About a year later, Fauci reversed course and told CBS News that Americans would “likely” have to deal with COVID-19 similarly to influenza.

“That’s entirely conceivable and likely; as a matter of fact, we are not going to be in a situation of this degree of intensity indefinitely,” he said when asked about the Omicron variant.

Nearly one million Americans have died from the COVID pandemic, but the availability of vaccines has coincided with the decline in the death rate of COVID-19, which has come closer to the seasonal influenza level.

The most recent data from the U.S. Centers for Disease Control and Prevention (CDC) shows that while cases have trended slightly upward in the U.S., they are substantially lower than in mid-January. At that time, the seven-day average of new cases was around 800,000 per day. As of May 9, the seven-day average was about 75,000 per day.

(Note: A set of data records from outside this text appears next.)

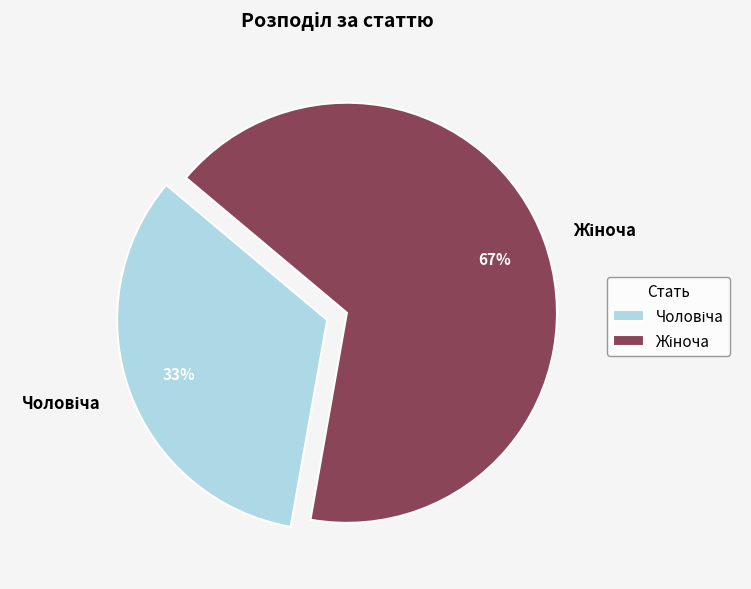

To the nearest percent, what is the average slice percentage?

50%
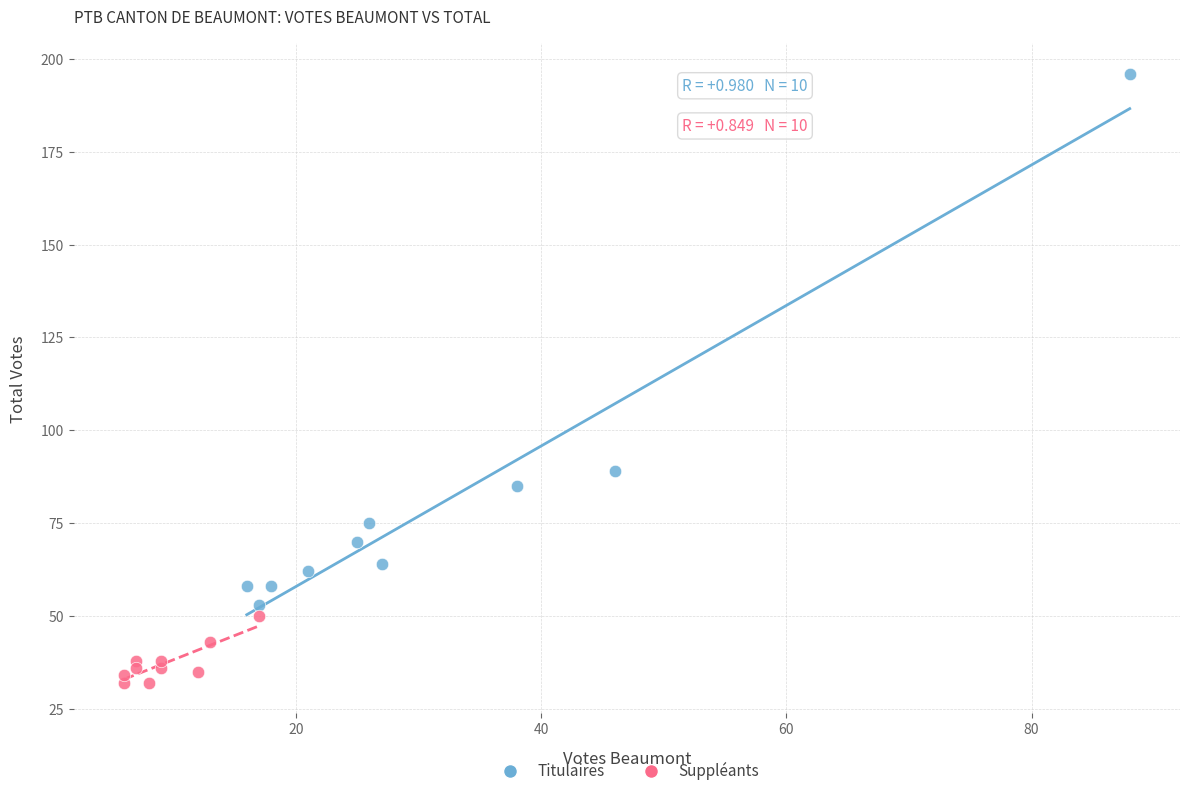

Which series reaches the maximum Y coordinate?

Titulaires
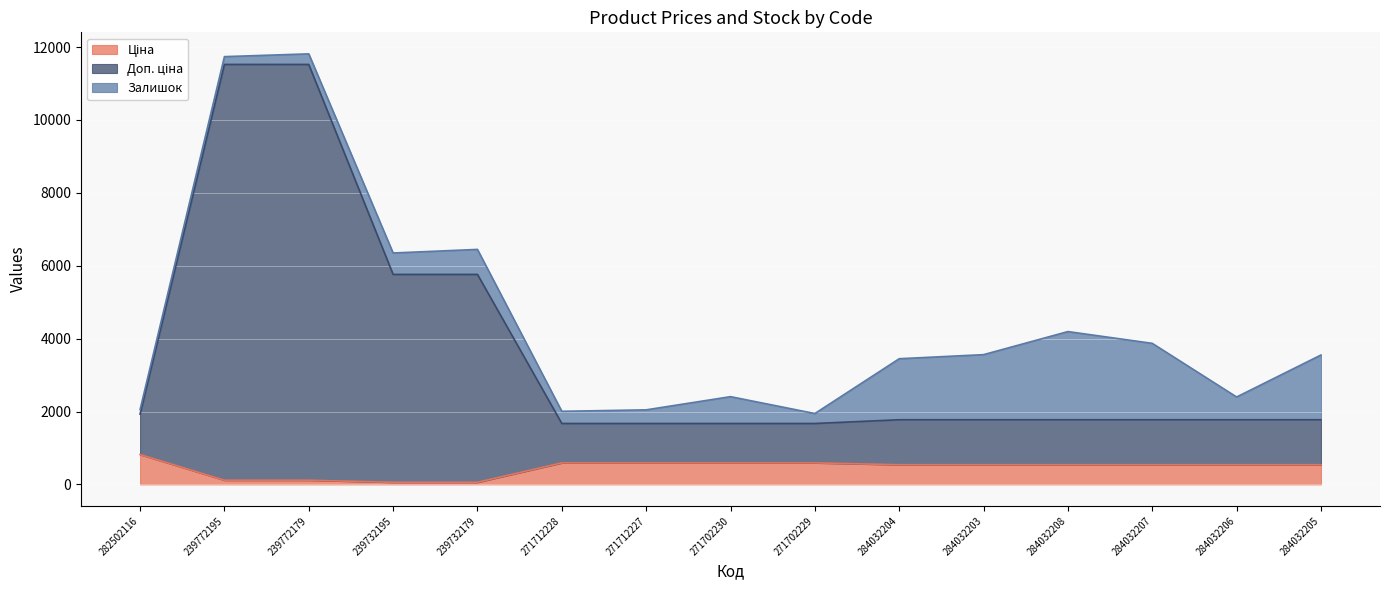

How many data points in Доп. ціна are less than 1774?

4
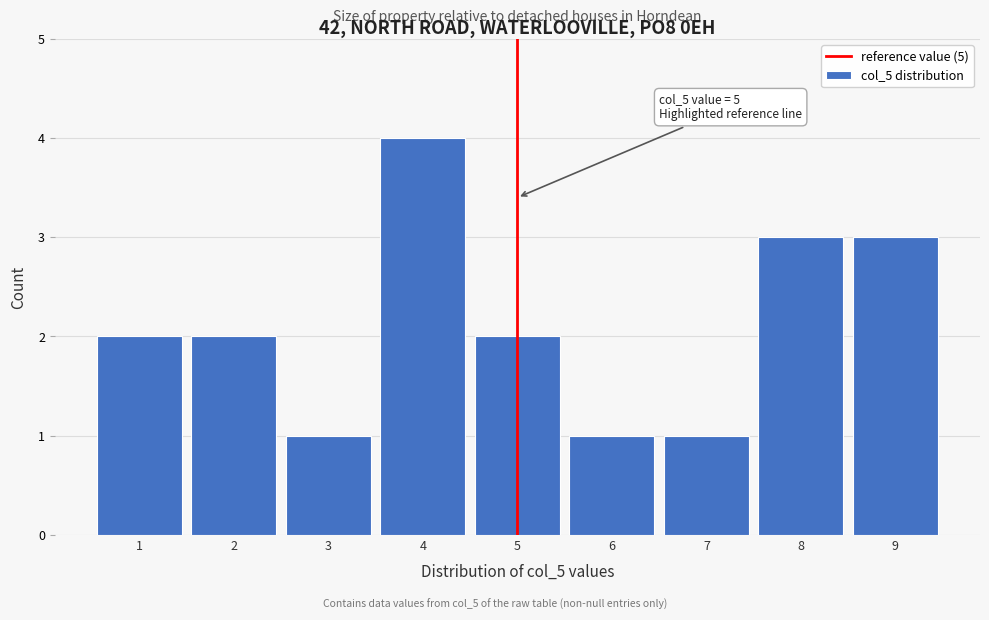

Over which range of the x-axis is the bar tallest?

3.5 to 4.5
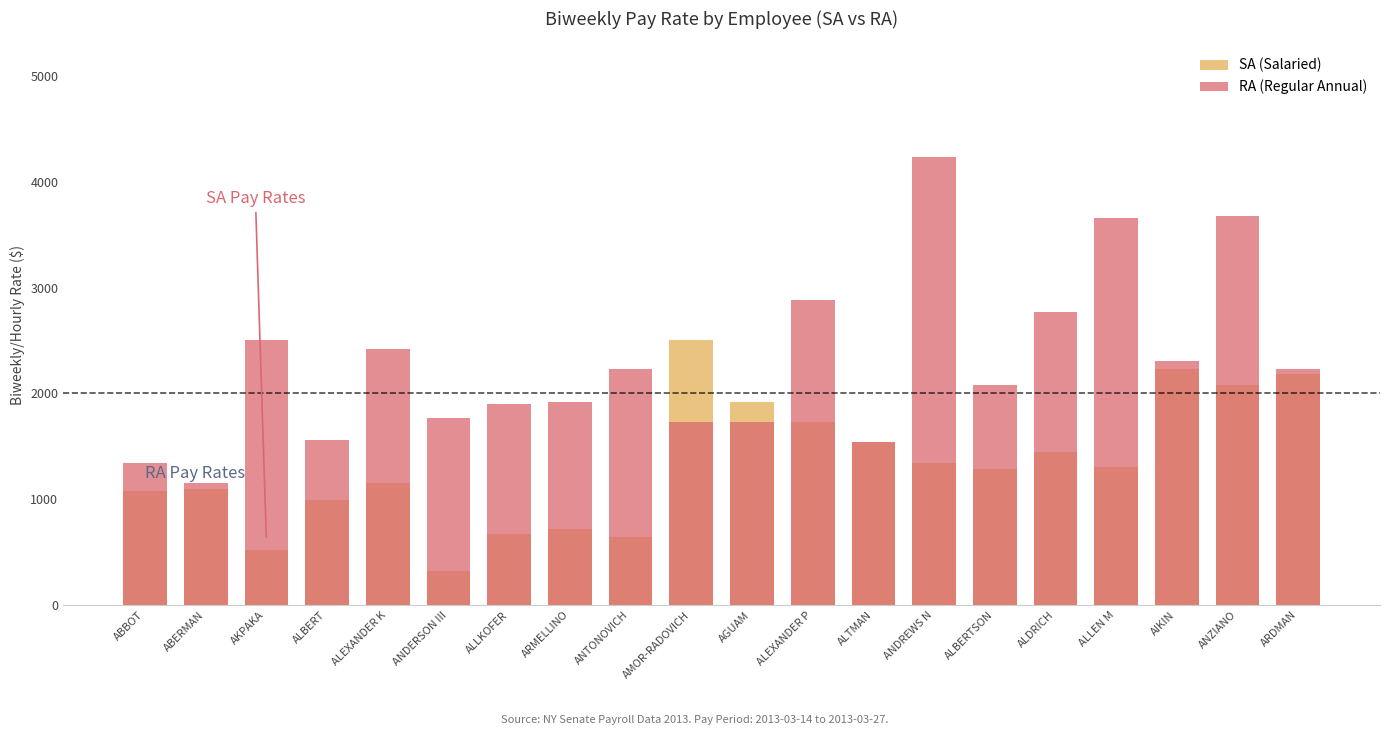

Which has a higher value, ABBOT or ALLEN M?

ALLEN M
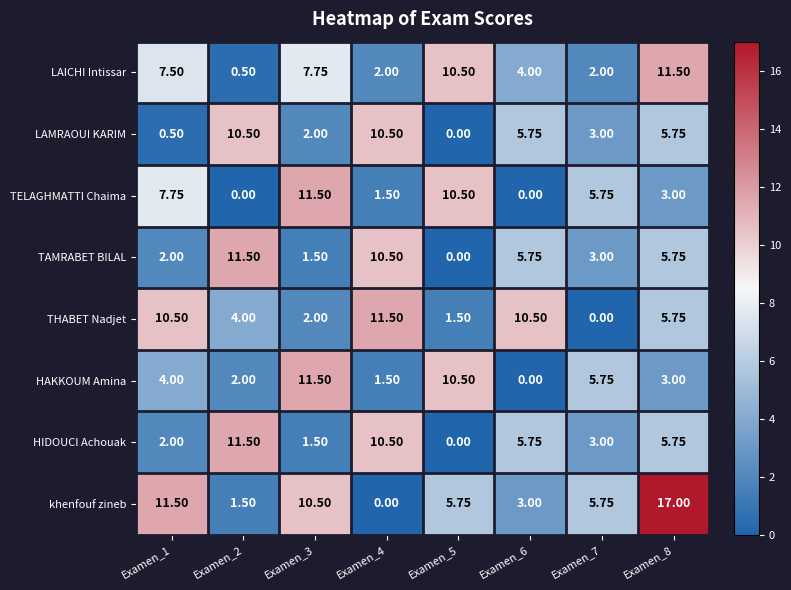

Which series changed the most between Examen_2 and Examen_3?

TELAGHMATTI Chaima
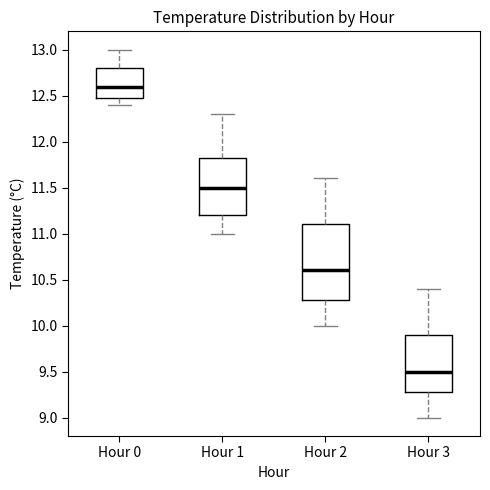

Reading left to right, read every box against the y-axis: the position of its median line, the range the box covers, and the ends of its whiskers. The values are not printed on the chart, so give them approximately, as read against the axis.

Hour 0: median 12.60, box 12.50 to 12.80, whiskers 12.40 to 13.00
Hour 1: median 11.50, box 11.20 to 11.85, whiskers 11.00 to 12.30
Hour 2: median 10.60, box 10.30 to 11.10, whiskers 10.00 to 11.60
Hour 3: median 9.50, box 9.30 to 9.90, whiskers 9.00 to 10.40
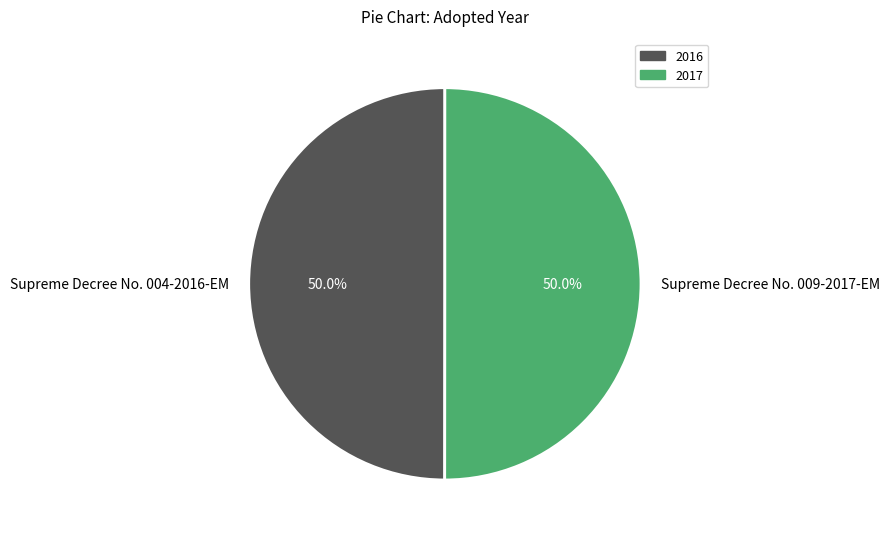

How much of the chart is everything except Supreme Decree No. 004-2016-EM?

50.0%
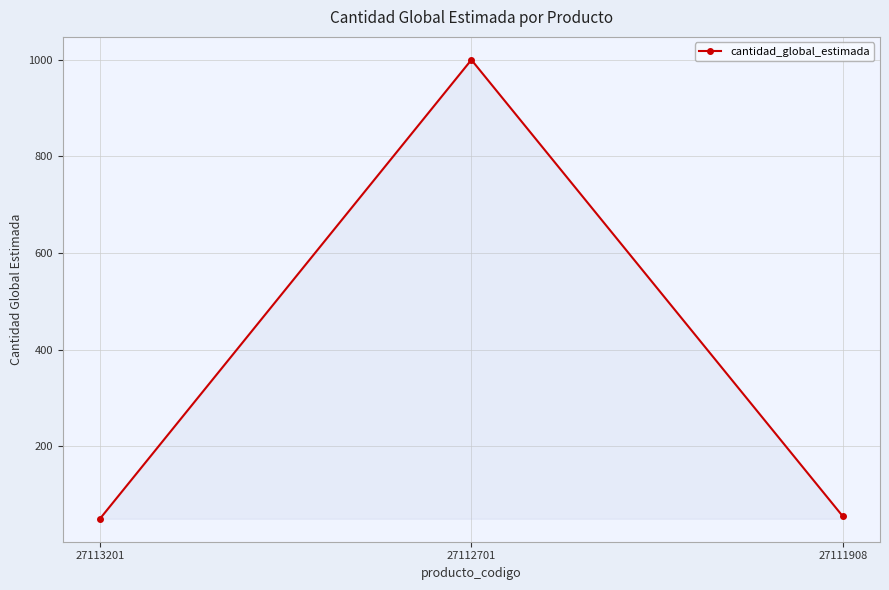

Reading right to left, list all the values displayed in this chart.

27111908=55	27112701=1000	27113201=50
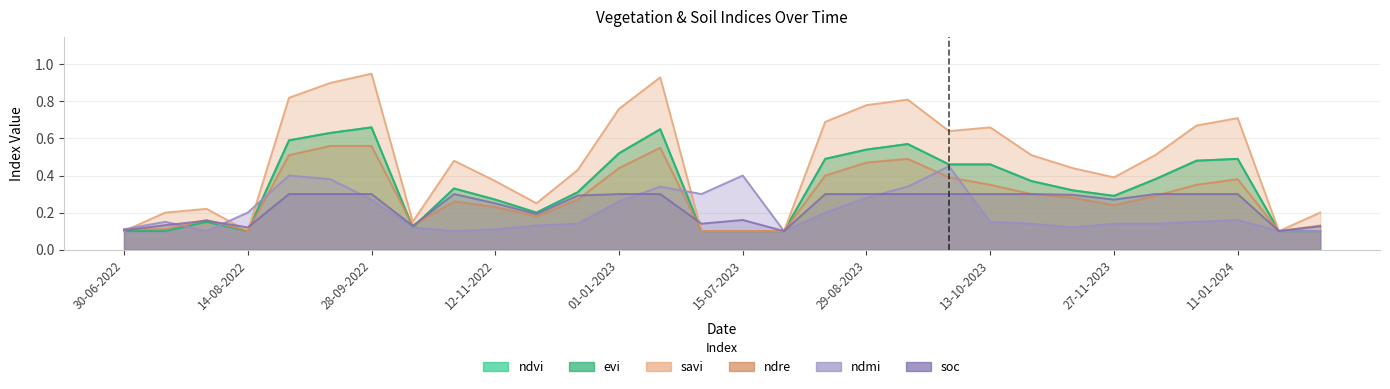

Read the ndmi value at 01-01-2023.

0.3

The article penned by the three FDA officials stated that by the summer of 2022, the agency will have to decide “who should be eligible for vaccination with additional boosters and regarding vaccine composition.”

“Administering additional COVID-19 vaccine doses to appropriate individuals this fall around the time of the usual influenza vaccine campaign has the potential to protect susceptible individuals against hospitalization and death, and therefore will be a topic for FDA consideration,” they added.

The article was published online on May 2 in the Journal of the American Medical Association (JAMA) Network.